As Komsomol first secretary Vladimir Isakov explained to NG, 20-year-old leaders are still very rare for the RFCP. There aren’t even that many 30-year-olds at the city and regional level. But at the level of district committees and local branches, there are a lot of student-age leaders. And he confirmed that the golden age for a party member in an important position is around 40: People around this age make up about one-third of the RFCP. Isakov gave the following example: In December 2023, Viktor Tsarikhin, a 36-year-old deputy of the Leningrad Province Legislative Assembly, became the Central Committee secretary for organizational work with regions. Indeed, this area is specifically Afonin’s responsibility. Tsarikhin himself reminded NG that the average age in the RFCP is 53 and a half, according to 2024 data. In other words, young and middle-aged people together make up around 80% of members.

Konstantin Kalachov, head of the Political Expert Group, told NG: “Most likely, the RFCP has a global objective to support young people in elections and attract them into its ranks. First, back in the 1990s, it was obvious that the party was aging, and second, since the early 2000s it has been clear that today’s pensioners often vote for the party in power.” That’s exactly why the party needs to demonstrate that it has serious opportunities for young people. And tell them there’s no need to join radical left organizations or go nonmainstream when there’s a legal party with specific career ladders. And Altai Territory is probably a kind of experimental testing ground. But Kalachov also sees municipal elections as a meaningful factor, because that’s where young candidates most frequently appear.

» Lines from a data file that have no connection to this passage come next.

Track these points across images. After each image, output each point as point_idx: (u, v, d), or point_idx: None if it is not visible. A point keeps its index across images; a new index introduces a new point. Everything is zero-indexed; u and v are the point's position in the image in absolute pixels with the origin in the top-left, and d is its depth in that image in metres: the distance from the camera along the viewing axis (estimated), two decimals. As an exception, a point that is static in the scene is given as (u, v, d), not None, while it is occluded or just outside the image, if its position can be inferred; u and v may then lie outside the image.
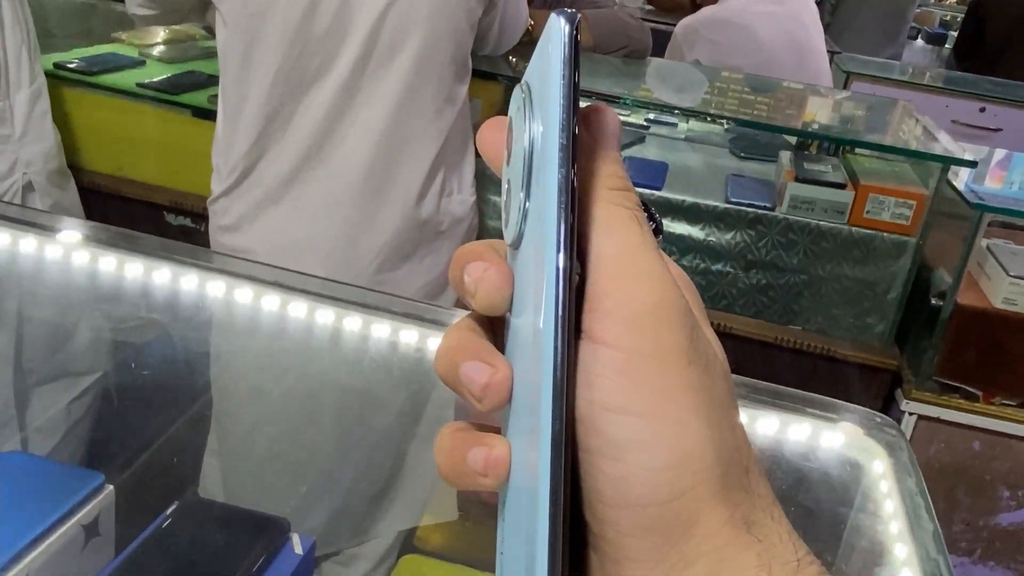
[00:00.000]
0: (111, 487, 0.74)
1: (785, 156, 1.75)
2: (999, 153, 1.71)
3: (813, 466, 0.64)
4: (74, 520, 0.70)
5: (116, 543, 0.74)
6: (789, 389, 0.70)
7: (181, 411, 0.92)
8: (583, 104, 0.27)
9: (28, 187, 1.44)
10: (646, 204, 0.29)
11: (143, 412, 0.85)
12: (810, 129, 1.84)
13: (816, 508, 0.63)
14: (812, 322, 1.64)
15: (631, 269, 0.25)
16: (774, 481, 0.65)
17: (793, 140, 1.98)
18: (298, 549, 0.75)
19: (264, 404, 1.31)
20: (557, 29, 0.25)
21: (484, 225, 1.70)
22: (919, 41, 4.71)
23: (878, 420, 0.66)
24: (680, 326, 0.24)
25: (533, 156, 0.26)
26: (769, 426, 0.67)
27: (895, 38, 3.83)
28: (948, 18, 5.03)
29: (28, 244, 0.98)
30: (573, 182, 0.24)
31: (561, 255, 0.24)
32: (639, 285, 0.24)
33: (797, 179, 1.62)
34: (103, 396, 0.97)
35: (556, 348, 0.23)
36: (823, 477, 0.64)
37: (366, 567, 1.39)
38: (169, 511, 0.76)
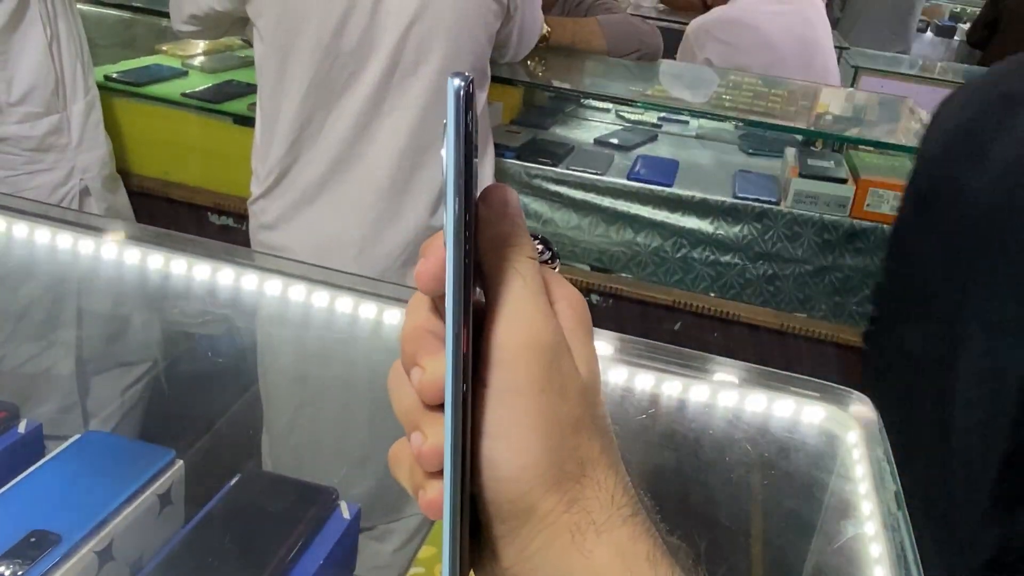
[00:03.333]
0: (181, 461, 0.83)
1: (790, 153, 1.83)
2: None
3: (796, 437, 0.74)
4: (150, 491, 0.78)
5: (185, 511, 0.84)
6: (776, 371, 0.79)
7: (238, 394, 1.01)
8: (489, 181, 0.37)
9: (84, 192, 1.55)
10: (542, 238, 0.37)
11: (205, 394, 0.95)
12: (812, 127, 1.92)
13: (798, 472, 0.73)
14: (817, 309, 1.72)
15: (505, 319, 0.34)
16: (763, 450, 0.75)
17: (799, 137, 2.05)
18: (346, 515, 0.83)
19: (309, 389, 1.41)
20: (450, 94, 0.31)
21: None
22: (928, 34, 4.71)
23: (853, 396, 0.75)
24: (537, 363, 0.34)
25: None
26: (758, 403, 0.76)
27: (904, 32, 3.86)
28: (959, 10, 5.02)
29: (88, 245, 1.08)
30: (467, 248, 0.32)
31: (451, 322, 0.32)
32: (508, 331, 0.34)
33: (801, 175, 1.70)
34: (168, 381, 1.07)
35: (451, 395, 0.32)
36: (804, 446, 0.73)
37: (400, 541, 1.49)
38: (231, 483, 0.85)
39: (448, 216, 0.32)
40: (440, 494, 0.34)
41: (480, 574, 0.36)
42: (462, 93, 0.31)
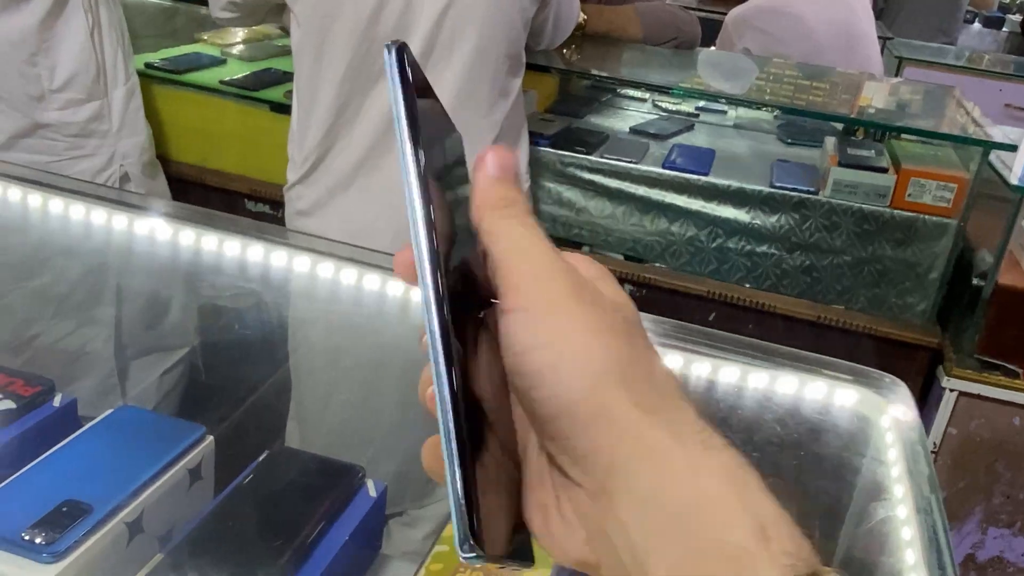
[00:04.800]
0: (211, 437, 0.84)
1: (830, 142, 1.79)
2: (1047, 136, 1.73)
3: (828, 420, 0.72)
4: (180, 465, 0.79)
5: (215, 486, 0.85)
6: (810, 354, 0.77)
7: (270, 371, 1.02)
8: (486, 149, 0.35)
9: (124, 178, 1.58)
10: None
11: (238, 372, 0.96)
12: (852, 116, 1.88)
13: (831, 454, 0.71)
14: (855, 301, 1.69)
15: (517, 255, 0.33)
16: (795, 432, 0.73)
17: (839, 126, 2.02)
18: (372, 492, 0.84)
19: (339, 368, 1.41)
20: (387, 61, 0.31)
21: (539, 210, 1.79)
22: (976, 25, 4.61)
23: (887, 380, 0.74)
24: (562, 280, 0.32)
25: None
26: (790, 385, 0.75)
27: (950, 23, 3.78)
28: (1007, 1, 4.90)
29: (127, 224, 1.09)
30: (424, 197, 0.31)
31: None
32: (524, 261, 0.33)
33: (840, 164, 1.67)
34: (201, 358, 1.09)
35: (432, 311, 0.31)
36: (837, 429, 0.72)
37: (430, 528, 1.49)
38: (260, 459, 0.85)
39: (406, 172, 0.31)
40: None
41: (561, 533, 0.33)
42: (395, 58, 0.31)
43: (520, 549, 0.33)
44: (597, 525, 0.31)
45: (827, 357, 0.77)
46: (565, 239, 1.80)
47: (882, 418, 0.72)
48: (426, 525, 1.49)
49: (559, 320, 0.31)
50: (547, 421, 0.31)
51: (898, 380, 0.74)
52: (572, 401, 0.31)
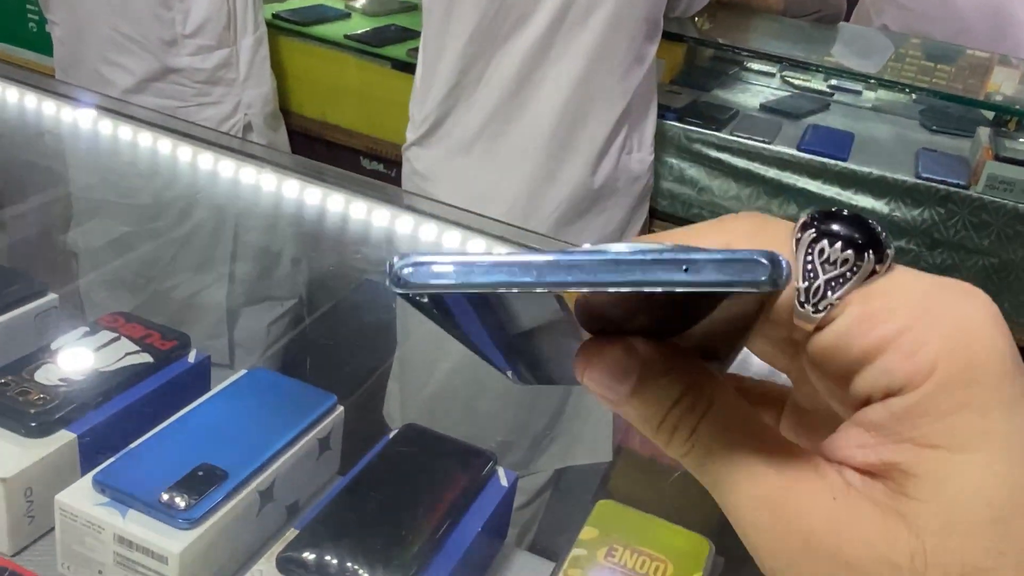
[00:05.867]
0: (342, 407, 0.82)
1: (984, 132, 1.67)
2: None
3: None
4: (312, 435, 0.77)
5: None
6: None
7: (391, 344, 1.00)
8: None
9: (247, 128, 1.57)
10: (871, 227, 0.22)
11: (367, 342, 0.93)
12: (1014, 105, 1.74)
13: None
14: (999, 307, 1.57)
15: None
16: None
17: (991, 116, 1.88)
18: (504, 482, 0.80)
19: (443, 339, 1.39)
20: None
21: (658, 186, 1.72)
22: None
23: None
24: None
25: None
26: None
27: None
28: None
29: (258, 177, 1.07)
30: None
31: None
32: None
33: (996, 158, 1.55)
34: (332, 325, 1.07)
35: None
36: None
37: (525, 498, 1.46)
38: (390, 436, 0.83)
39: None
40: None
41: None
42: None
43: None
44: None
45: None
46: (684, 218, 1.72)
47: None
48: (520, 496, 1.46)
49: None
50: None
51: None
52: None
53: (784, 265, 0.19)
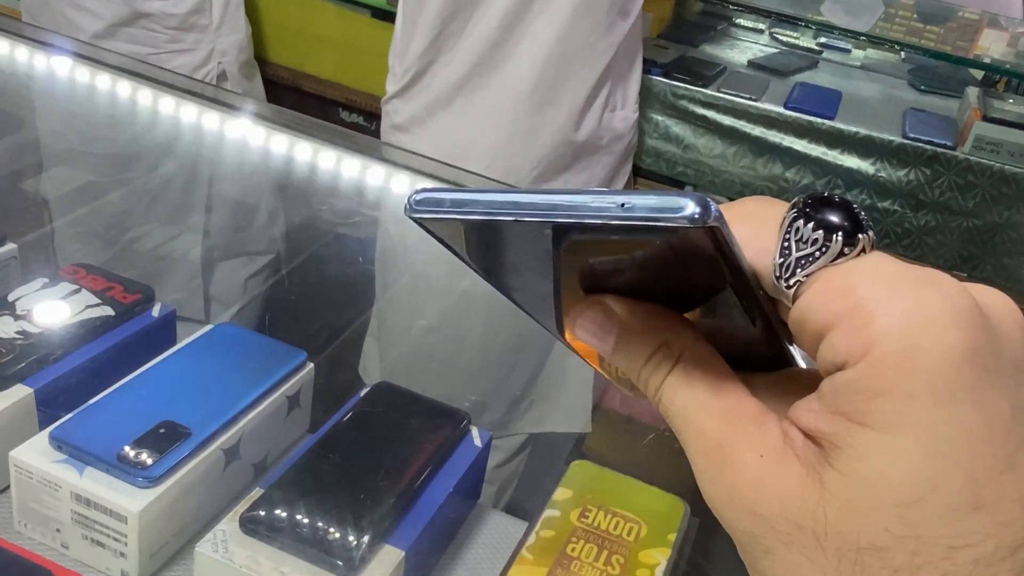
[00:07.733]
0: (311, 364, 0.79)
1: (972, 93, 1.65)
2: None
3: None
4: (280, 392, 0.75)
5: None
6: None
7: (363, 300, 0.97)
8: None
9: (222, 76, 1.53)
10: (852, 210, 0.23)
11: (338, 297, 0.91)
12: (1003, 65, 1.72)
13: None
14: (980, 269, 1.57)
15: None
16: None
17: (980, 76, 1.85)
18: (477, 442, 0.78)
19: (423, 296, 1.37)
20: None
21: (643, 143, 1.69)
22: None
23: None
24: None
25: None
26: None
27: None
28: None
29: (229, 125, 1.04)
30: None
31: None
32: None
33: (984, 118, 1.53)
34: (301, 279, 1.05)
35: None
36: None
37: (502, 457, 1.46)
38: (362, 393, 0.81)
39: None
40: None
41: None
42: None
43: None
44: None
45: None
46: (668, 176, 1.70)
47: None
48: (498, 455, 1.45)
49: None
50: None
51: None
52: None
53: (710, 207, 0.21)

Aleksei Mukhin, general director of the Center for Political Information, told NG that specific interested parties within the RFCP – that same Afonin again, for example – appear to be behind the party’s accelerating rejuvenation. It would be logical to assume that he is trying to thereby strengthen his own positions: “The older generation often feels ageist toward young people. And overall, the RFCP is hoping for an act of God that would direct the protest voting block to fall in line to vote for it. At the same time, the RFCP isn’t aiming to bring younger people into the Central Committee leadership. That became obvious after the presidential campaign [see Vol. 76, No. 12, pp. 3‑13],” the expert stressed. According to Mukhin, it was Afonin who realized after the March election that the “old horse” is “spoiling the furrow” after all [a reference to the idiom “an old horse won’t spoil the furrow,” meaning it is safe to stick with something that has worked before. – Trans.] and that under that same act of God the party leadership was unlikely to choose him for that spot. So his only chance to lead the party in the future after all was to aid in its rejuvenation. “Afonin is working with his ‘young guard’ within the RFCP to achieve a tactical advantage in the future. And during perestroika, it was yesterday’s Komsomol members who blew up the CPSU from within,” Mukhin stressed.